## Data records:
━━━━━━━━━━━━━━━━━━━━━━━━━━━━━━

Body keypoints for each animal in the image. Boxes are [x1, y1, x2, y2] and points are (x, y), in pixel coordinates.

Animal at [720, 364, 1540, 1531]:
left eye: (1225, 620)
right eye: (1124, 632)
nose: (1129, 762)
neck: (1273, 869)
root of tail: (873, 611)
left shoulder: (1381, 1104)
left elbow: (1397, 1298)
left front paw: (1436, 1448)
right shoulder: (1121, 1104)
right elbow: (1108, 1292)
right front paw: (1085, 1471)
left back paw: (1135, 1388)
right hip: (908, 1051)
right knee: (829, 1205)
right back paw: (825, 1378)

━━━━━━━━━━━━━━━━━━━━━━━━━━━━━━

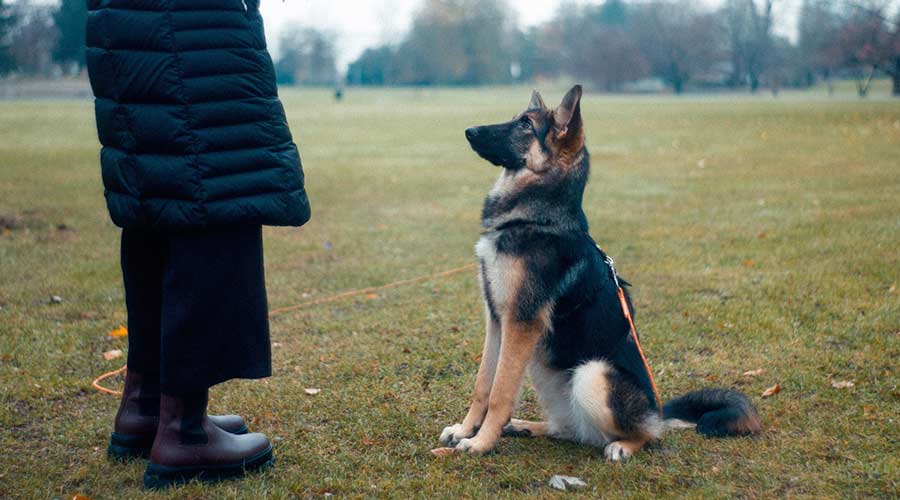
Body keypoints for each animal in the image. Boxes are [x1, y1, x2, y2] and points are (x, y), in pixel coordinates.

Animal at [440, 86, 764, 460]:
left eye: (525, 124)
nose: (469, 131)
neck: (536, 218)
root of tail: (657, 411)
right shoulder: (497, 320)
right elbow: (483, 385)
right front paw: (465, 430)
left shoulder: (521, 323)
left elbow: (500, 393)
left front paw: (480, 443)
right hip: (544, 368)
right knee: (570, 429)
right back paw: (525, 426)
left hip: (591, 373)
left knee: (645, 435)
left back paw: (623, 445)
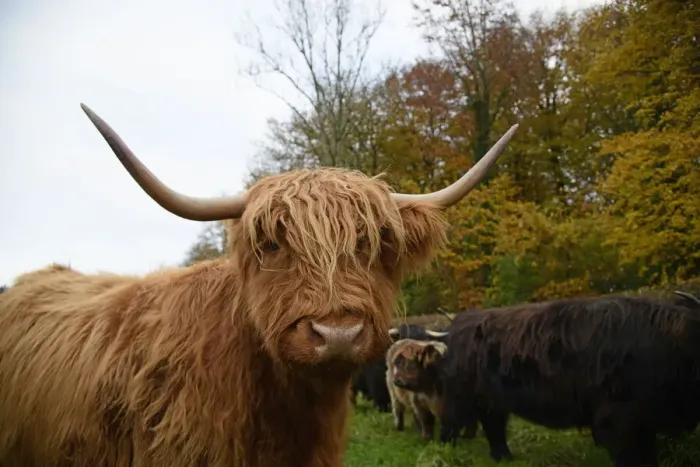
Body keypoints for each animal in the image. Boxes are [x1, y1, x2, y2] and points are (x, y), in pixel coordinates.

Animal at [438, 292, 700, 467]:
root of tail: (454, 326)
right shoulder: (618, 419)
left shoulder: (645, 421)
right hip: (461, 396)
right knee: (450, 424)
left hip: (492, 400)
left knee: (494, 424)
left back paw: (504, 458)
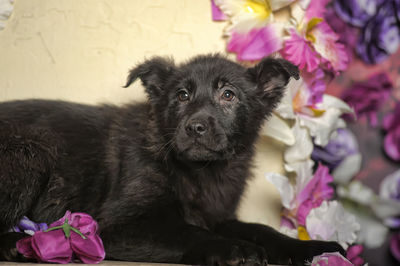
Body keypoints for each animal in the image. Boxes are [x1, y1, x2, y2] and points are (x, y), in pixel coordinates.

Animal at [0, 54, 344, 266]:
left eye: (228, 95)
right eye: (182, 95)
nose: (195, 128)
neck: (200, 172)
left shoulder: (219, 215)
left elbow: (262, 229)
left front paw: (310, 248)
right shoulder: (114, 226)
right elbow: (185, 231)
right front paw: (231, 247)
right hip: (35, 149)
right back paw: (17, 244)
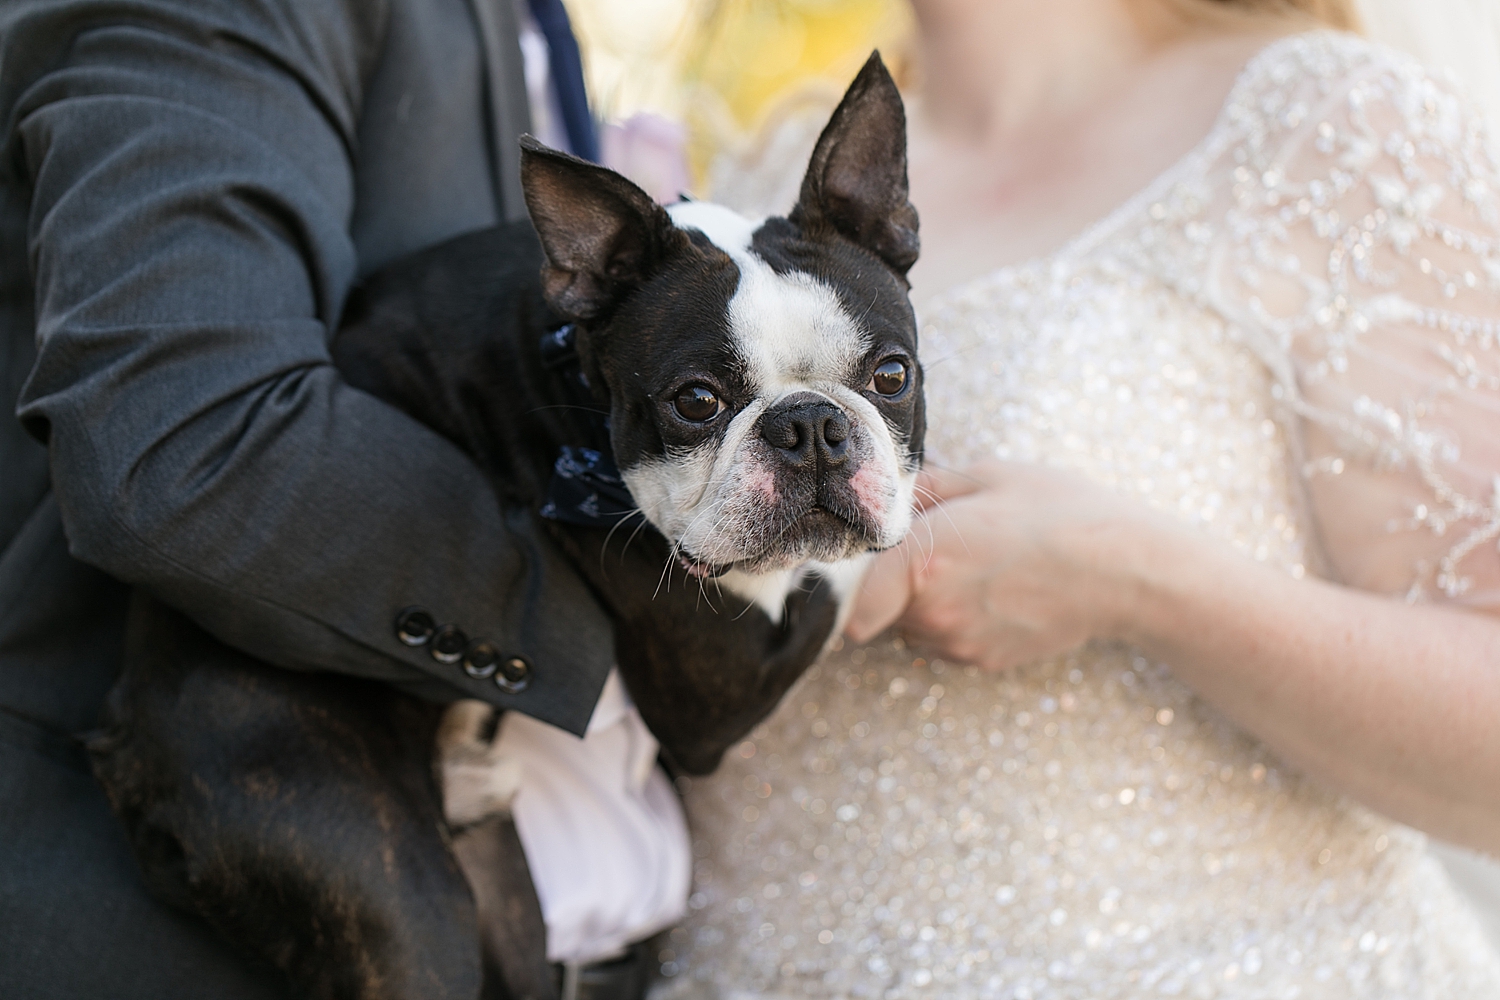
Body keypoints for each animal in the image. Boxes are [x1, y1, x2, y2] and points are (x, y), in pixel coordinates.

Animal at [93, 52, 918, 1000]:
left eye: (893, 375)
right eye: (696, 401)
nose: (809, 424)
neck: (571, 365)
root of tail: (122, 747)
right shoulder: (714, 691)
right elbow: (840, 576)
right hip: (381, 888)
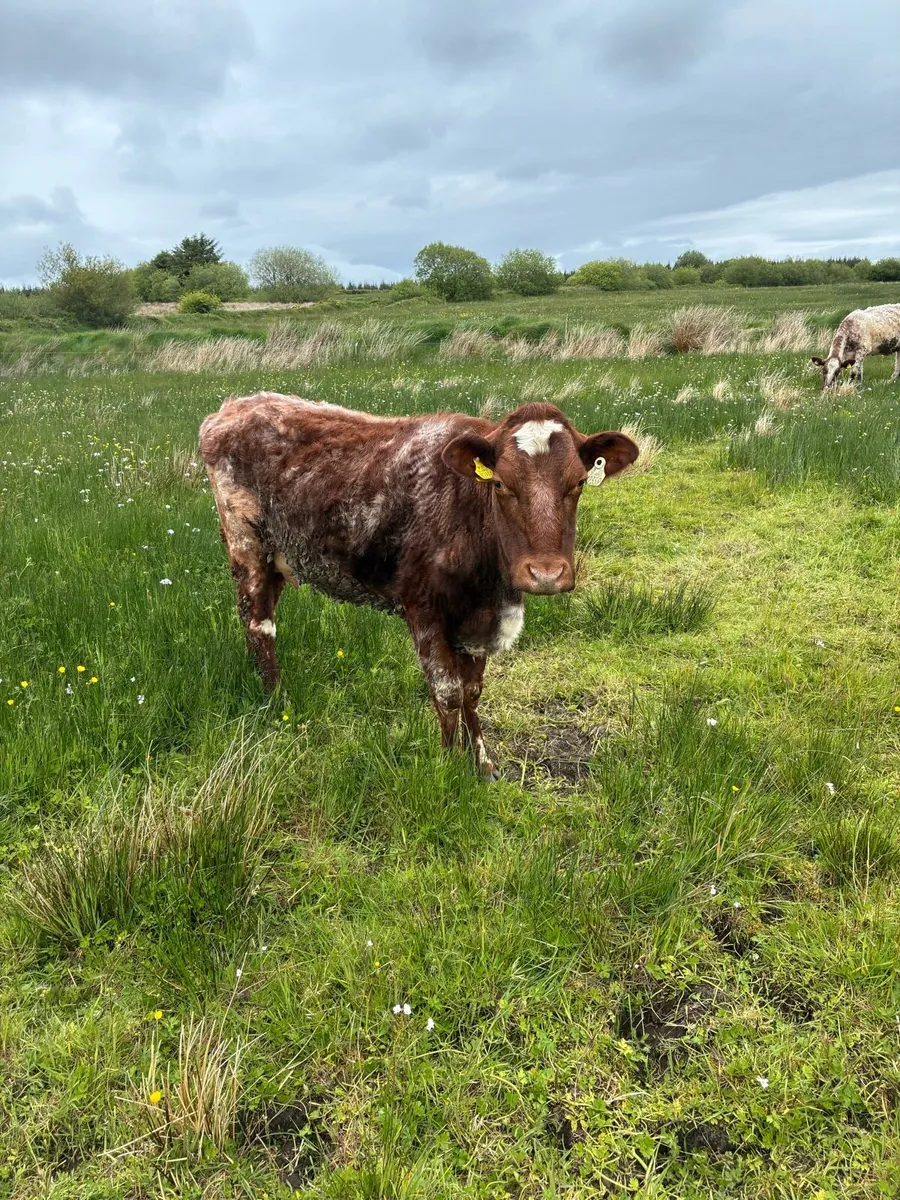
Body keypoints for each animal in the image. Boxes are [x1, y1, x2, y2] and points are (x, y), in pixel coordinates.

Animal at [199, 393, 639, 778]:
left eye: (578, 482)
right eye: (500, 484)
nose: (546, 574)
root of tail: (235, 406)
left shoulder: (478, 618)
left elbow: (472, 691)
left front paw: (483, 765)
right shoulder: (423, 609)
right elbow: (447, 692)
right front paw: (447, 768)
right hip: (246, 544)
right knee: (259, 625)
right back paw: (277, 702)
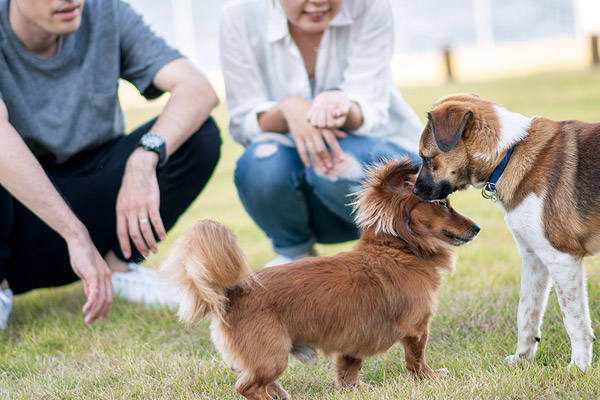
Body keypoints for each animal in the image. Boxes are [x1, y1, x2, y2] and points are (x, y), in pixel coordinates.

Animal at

━━━━━━━━━━━━━━━━━━━━━━━━━━━━━━

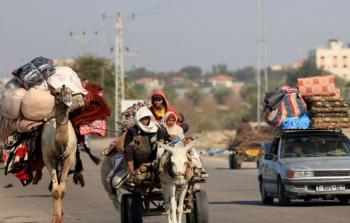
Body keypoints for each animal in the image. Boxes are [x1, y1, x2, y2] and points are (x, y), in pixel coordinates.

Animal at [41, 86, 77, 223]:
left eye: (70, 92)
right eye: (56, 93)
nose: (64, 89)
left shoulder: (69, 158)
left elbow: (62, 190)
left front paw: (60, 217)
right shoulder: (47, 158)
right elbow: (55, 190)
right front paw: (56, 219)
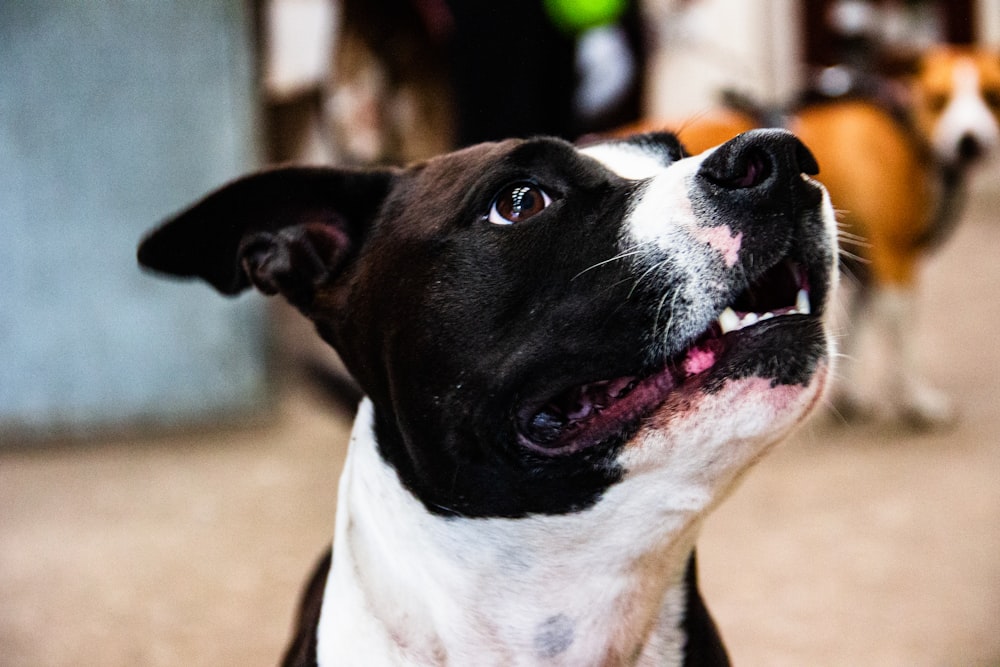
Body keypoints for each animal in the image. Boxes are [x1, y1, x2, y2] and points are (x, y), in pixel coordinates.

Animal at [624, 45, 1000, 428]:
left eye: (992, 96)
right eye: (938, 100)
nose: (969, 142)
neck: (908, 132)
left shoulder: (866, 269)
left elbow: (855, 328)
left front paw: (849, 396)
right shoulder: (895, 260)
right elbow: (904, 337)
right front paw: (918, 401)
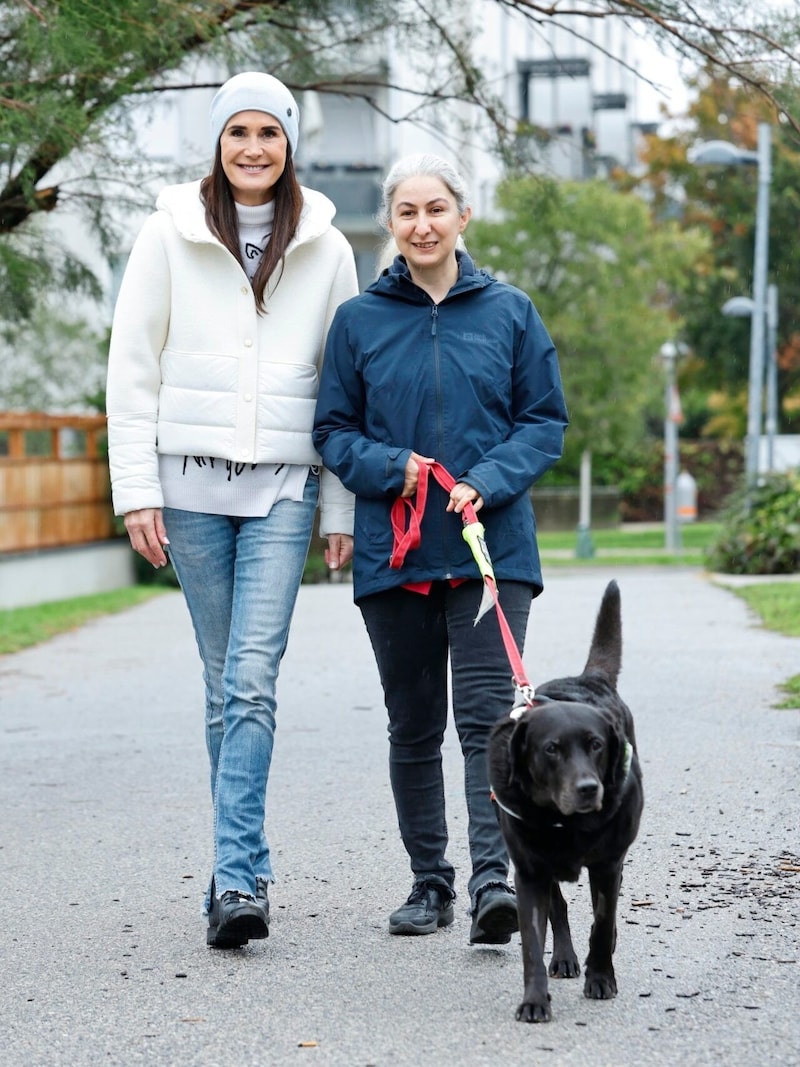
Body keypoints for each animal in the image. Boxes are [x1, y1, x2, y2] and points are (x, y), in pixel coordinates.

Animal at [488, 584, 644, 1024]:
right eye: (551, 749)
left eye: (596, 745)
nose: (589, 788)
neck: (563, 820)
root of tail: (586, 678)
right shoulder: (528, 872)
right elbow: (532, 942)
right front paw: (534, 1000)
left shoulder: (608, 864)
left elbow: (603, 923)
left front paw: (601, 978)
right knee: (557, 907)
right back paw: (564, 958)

━━━━━━━━━━━━━━━━━━━━━━━━━━━━━━

## TASK TO COMPLETE:
Although pictures appear among the records above, write out exactly only the lines from the one that has "left shoulder: (69, 158)" through the one that has "neck: (908, 132)", and leave the pictures out.

## RESULT FOR THIS EXERCISE:
left shoulder: (69, 158)
left elbow: (62, 190)
left front paw: (60, 217)
right shoulder: (47, 158)
right elbow: (55, 190)
right front paw: (56, 219)
Body keypoints for each animal in the image. Boxes are [x1, y1, x2, y2] and points are (x, y), in pixel coordinates.

Animal at [624, 45, 1000, 428]:
left eye: (992, 96)
right eye: (938, 100)
nose: (969, 142)
neck: (908, 132)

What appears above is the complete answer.